Let $U$ be a domain in the plane and denote by $\mu_{x_0,U}$ the distribution of a Brownian motion starting at $x_0\in U$ by the time it hits the boundary of $U$.
Why is it that for $U=\mathbb{H}$ the upper half plane and any $x_0\in\mathbb{H}$, the exit distribution $\mu_{x_0,\mathbb{H}}$ is a Cauchy distribution on the horizontal axis (centered at the first component of $x_0$, and with scale parameter equal to the second component)? Note that the Cauchy distribution on the horizontal axis is the distribution of the intersections between the horizontal axis and random straight lines through the starting point with uniformly random angle.
Obviously this uniform angle property also holds for the exiti distribution from $U=\mathbb{D}$ the unit disk when $x_0=0$ (in this case the exit distribution is just the Hausdorff measure on the circle).
The question title was written in an attention gathering fashion though: I know this uniform-angle propery can't be true for all domains, but rather I'd like to ask what makes it true for the two special cases above and what makes it false for other domains.

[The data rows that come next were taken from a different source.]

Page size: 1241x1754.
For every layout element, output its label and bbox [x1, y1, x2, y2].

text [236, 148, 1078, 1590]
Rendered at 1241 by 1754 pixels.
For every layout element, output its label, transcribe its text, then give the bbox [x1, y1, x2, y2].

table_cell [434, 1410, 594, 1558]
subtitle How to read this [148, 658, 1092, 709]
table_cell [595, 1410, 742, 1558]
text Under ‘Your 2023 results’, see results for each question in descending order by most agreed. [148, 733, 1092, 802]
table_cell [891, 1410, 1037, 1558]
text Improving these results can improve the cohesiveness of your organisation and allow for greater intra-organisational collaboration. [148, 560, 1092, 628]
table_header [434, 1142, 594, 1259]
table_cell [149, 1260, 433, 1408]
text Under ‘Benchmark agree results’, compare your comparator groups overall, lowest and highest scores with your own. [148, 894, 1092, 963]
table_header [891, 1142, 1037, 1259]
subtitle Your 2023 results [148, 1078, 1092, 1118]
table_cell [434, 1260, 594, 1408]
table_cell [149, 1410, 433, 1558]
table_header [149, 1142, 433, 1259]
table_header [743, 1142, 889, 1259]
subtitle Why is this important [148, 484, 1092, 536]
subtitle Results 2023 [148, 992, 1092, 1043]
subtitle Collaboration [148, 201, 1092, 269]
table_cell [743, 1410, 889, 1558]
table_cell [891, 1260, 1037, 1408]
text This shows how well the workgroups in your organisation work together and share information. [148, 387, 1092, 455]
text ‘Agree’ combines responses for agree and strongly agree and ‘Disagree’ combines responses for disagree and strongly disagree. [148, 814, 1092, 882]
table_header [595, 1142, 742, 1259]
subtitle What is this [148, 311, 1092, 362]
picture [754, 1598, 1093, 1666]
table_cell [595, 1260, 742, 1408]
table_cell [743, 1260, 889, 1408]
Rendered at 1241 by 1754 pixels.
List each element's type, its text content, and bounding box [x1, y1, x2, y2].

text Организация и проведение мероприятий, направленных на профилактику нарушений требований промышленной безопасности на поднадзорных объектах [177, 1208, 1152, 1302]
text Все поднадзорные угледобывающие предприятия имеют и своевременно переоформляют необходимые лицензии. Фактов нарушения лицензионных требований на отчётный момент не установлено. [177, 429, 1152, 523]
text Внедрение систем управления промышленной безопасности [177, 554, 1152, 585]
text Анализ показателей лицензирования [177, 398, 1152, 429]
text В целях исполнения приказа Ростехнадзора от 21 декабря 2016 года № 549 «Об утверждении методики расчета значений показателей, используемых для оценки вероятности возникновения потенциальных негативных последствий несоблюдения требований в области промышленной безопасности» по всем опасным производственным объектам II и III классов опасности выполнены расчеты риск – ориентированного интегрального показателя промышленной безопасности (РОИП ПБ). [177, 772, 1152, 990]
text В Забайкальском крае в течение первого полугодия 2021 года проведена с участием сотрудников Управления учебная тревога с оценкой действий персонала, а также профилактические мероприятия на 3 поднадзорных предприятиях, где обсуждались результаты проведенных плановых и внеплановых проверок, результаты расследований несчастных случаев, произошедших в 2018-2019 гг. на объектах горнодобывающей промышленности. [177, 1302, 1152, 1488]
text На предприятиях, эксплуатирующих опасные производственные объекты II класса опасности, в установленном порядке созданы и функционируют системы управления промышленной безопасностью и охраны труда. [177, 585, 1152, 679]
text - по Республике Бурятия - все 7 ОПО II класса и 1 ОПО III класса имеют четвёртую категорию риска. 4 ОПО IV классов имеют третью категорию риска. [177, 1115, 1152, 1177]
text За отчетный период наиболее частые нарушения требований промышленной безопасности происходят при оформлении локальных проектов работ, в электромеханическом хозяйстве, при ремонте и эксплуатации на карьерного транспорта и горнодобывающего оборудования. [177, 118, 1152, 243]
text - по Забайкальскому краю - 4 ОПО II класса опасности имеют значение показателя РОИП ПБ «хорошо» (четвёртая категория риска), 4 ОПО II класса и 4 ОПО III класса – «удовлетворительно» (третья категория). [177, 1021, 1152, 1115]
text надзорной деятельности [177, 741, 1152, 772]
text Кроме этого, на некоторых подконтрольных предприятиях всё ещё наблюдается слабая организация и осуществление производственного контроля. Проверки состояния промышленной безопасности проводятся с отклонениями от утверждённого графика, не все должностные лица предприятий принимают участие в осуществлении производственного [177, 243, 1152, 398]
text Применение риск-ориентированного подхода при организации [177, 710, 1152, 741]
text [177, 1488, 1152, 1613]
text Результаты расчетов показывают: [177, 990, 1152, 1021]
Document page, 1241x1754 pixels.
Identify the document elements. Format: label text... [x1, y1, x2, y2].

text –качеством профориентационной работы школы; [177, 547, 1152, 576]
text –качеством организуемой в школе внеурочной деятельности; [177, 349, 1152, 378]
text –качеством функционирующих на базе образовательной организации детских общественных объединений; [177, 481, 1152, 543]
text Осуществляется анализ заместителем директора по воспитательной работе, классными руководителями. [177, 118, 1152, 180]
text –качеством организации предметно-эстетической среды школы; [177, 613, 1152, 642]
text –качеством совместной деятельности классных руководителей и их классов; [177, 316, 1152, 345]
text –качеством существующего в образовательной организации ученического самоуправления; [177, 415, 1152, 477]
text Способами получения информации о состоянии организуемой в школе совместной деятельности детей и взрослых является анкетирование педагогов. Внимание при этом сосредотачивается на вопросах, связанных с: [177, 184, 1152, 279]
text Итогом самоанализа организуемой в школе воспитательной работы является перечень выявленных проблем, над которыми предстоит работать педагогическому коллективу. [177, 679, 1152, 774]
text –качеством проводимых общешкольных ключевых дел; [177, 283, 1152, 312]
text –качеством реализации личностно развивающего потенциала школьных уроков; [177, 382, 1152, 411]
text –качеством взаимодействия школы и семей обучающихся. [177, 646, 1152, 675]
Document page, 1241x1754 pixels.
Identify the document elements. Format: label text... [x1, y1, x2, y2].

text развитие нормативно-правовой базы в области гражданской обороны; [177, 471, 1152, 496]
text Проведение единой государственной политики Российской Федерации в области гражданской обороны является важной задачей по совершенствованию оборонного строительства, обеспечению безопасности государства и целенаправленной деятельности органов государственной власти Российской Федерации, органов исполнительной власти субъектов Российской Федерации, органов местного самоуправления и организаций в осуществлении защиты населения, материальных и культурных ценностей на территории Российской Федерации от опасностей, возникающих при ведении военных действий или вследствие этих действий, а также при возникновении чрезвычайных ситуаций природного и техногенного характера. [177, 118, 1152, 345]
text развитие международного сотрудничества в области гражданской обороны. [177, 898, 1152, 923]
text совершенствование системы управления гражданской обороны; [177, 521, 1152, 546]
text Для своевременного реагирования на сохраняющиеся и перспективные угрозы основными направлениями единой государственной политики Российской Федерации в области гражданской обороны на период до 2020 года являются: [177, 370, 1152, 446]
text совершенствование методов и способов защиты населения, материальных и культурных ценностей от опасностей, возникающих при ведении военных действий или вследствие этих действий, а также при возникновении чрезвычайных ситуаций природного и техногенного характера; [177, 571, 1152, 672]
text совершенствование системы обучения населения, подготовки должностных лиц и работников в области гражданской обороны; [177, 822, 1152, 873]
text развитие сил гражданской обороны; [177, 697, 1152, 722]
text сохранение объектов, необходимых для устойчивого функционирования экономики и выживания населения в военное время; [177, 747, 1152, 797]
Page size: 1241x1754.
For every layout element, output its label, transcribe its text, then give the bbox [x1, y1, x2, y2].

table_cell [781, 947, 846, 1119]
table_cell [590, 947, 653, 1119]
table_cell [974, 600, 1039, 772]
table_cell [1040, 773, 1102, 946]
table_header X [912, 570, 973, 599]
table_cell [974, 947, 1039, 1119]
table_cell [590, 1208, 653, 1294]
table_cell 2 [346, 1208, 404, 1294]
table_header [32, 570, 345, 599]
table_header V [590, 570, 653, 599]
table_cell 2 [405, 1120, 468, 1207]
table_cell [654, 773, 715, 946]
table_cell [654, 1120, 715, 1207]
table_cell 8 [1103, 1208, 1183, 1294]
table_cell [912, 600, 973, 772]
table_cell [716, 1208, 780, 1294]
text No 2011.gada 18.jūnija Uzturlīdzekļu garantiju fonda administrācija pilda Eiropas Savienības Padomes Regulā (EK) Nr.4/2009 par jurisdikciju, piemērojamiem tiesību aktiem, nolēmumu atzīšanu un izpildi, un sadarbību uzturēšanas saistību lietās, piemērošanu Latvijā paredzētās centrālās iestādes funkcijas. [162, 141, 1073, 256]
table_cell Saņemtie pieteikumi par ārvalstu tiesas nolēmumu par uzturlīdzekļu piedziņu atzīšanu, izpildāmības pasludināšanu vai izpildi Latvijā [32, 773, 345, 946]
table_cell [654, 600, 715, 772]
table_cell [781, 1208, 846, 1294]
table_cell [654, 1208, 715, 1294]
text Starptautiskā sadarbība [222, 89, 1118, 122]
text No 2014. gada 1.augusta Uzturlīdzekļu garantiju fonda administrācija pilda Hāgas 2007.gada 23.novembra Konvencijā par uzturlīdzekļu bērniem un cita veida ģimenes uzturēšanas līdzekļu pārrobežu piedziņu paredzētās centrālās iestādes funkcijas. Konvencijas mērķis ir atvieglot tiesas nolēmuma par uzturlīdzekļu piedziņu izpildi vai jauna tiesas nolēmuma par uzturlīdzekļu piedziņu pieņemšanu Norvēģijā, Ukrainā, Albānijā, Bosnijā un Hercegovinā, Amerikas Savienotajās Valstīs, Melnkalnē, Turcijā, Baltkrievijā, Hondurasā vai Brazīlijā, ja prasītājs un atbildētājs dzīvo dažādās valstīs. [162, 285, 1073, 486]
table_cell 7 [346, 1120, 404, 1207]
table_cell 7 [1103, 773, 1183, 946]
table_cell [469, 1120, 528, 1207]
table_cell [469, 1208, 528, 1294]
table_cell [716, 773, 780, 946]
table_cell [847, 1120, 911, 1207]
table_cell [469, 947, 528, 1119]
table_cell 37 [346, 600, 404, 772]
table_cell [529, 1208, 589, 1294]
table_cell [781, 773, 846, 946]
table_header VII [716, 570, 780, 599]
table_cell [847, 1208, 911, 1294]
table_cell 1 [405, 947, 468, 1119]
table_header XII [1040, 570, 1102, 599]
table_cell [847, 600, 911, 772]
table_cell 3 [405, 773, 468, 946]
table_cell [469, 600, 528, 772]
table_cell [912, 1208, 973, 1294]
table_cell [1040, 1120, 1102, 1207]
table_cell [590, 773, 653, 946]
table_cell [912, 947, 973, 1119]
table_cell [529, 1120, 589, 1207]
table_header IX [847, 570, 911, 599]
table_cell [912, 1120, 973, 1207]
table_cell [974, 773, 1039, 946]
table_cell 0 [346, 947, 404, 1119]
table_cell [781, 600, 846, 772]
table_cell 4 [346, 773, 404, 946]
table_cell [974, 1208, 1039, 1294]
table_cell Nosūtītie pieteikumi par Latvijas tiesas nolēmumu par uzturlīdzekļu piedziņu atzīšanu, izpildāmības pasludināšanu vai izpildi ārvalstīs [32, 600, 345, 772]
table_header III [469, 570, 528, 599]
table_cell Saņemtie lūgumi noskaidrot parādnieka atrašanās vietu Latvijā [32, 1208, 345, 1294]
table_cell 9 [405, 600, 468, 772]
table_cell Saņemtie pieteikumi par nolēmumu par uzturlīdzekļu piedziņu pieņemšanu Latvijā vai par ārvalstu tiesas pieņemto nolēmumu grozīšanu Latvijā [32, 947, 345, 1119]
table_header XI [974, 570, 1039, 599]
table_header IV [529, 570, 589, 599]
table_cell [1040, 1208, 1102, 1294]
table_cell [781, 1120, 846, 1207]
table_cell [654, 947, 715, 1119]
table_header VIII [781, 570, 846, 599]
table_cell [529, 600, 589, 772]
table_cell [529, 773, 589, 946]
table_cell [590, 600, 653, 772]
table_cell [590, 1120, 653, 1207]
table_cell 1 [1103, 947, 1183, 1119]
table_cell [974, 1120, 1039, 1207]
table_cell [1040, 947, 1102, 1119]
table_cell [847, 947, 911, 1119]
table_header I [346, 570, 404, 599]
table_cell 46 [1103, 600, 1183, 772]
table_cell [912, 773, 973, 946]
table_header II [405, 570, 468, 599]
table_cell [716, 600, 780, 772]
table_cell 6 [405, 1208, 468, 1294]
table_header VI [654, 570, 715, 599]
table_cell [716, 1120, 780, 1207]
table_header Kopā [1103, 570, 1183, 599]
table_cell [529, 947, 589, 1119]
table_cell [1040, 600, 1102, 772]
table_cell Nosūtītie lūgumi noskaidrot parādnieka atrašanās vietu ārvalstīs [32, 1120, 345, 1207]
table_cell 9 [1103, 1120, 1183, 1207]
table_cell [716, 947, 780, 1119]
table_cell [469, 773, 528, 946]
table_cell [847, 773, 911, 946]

EDIT: In a lame sense, the answer is "it's true for the half plane because the Cayley transform preserves BM up to time reparametrization and takes the horizontal axis to the circle and has derivative proportional to $1/(z+i)^2$, the absolute value of which is the Cauchy distribution for real $z$". This isn't very revealing to what's going on though, at least to me. I still don't have a clear picture of whether the uniform angle property maybe is true for all, e.g., convex domains if only formulated well enough (e.g. first pick a random line, then simulate a one dimensional Brownian motion hitting the boundary intersected with that line)